The proposal also introduces stricter conditions for companies receiving free allowances. Eighty percent of these certificates would be granted only after businesses publish credible annual decarbonization plans outlining concrete investments and measurable emission reduction strategies. The remaining 20 percent would become available only after companies demonstrate that these plans have actually been implemented. The objective is to ensure that free allowances encourage genuine industrial transformation rather than simply reducing operating costs.

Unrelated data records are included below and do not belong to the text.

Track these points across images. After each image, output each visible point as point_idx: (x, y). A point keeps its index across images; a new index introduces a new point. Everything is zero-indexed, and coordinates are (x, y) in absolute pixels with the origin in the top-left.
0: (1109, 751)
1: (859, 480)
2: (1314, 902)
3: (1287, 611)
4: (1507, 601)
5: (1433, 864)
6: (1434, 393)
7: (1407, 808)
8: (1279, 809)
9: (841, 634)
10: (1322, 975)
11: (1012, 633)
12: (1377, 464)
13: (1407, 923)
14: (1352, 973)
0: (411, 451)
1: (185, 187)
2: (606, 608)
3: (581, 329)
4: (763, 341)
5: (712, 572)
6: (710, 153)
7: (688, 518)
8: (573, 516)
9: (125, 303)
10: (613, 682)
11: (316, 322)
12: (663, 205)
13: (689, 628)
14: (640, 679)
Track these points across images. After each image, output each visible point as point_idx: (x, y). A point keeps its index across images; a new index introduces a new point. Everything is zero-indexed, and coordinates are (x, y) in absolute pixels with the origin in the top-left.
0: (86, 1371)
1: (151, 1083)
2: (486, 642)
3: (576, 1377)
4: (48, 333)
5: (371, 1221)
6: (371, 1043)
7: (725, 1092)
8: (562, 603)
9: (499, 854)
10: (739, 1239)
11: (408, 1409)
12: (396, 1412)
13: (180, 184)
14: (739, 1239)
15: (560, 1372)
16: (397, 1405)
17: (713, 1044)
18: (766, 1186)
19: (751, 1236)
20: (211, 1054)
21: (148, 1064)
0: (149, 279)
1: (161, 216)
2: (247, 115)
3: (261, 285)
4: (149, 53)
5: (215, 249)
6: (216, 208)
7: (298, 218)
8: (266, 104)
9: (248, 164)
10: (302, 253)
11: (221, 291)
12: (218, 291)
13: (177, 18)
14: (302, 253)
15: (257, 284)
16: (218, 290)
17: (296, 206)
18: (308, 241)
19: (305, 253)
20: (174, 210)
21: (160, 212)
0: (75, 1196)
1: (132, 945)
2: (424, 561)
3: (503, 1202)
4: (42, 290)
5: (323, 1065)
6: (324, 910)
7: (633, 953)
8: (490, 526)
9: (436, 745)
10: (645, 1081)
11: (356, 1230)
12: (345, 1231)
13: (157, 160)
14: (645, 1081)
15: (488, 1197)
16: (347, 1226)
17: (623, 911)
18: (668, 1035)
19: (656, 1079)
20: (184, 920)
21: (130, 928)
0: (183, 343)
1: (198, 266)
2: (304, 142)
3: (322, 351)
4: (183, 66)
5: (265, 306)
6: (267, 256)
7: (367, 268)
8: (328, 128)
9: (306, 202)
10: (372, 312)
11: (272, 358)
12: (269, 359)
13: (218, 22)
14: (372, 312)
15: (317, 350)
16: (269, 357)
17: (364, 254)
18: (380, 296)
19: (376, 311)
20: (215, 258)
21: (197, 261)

Beyond manufacturing, the Commission intends to gradually expand the ETS to additional sectors. Waste management is expected to be incorporated into the system over time, although several safeguards are included to address concerns raised by the industry. Companies operating waste collection and treatment services have argued that many aspects of their emissions depend on decisions made by public authorities and local governments rather than on factors directly under their control.
The aviation and maritime sectors would also face broader coverage under the revised ETS. The proposal extends the system to include private aviation and commercial flights covering routes of up to 5,000 kilometers from central Europe. In maritime transport, certain ports located in neighboring non-EU countries would also become subject to the carbon market, reducing opportunities for operators to avoid environmental obligations by rerouting services outside the Union.
Commissioner Hoekstra emphasized that Europe should reject the notion that economic growth and climate protection are mutually exclusive. Instead, he argued that environmental sustainability, industrial competitiveness, and energy security can reinforce one another when supported by well-designed policies and targeted investments.
Alongside the ETS reform, the Commission has proposed a broader energy objective aimed at accelerating electrification across the European economy. Electricity currently accounts for only 23 percent of final energy consumption, a figure that has remained largely unchanged for the past decade. Brussels now proposes an indicative target of raising electrification to 46 percent by 2040, reflecting the increasing importance of clean electricity in sectors such as transport, heating, and industrial production.
To support this transition, the Commission also outlined ambitions to maintain affordable electricity prices. By 2030, electricity costs should not exceed two and a half times the price of natural gas for households and no more than twice the gas price for industry. Achieving this objective, however, may prove politically challenging, as tax-related energy measures generally require unanimous approval from all EU member states.
If adopted, the reform would represent one of the most significant updates to the ETS since its creation, reinforcing its role not only as a mechanism for reducing emissions but also as a financial engine for Europe’s green industrial transformation. The proposal reflects the European Union’s effort to ensure that the path toward climate neutrality remains compatible with economic resilience, technological innovation, and global competitiveness.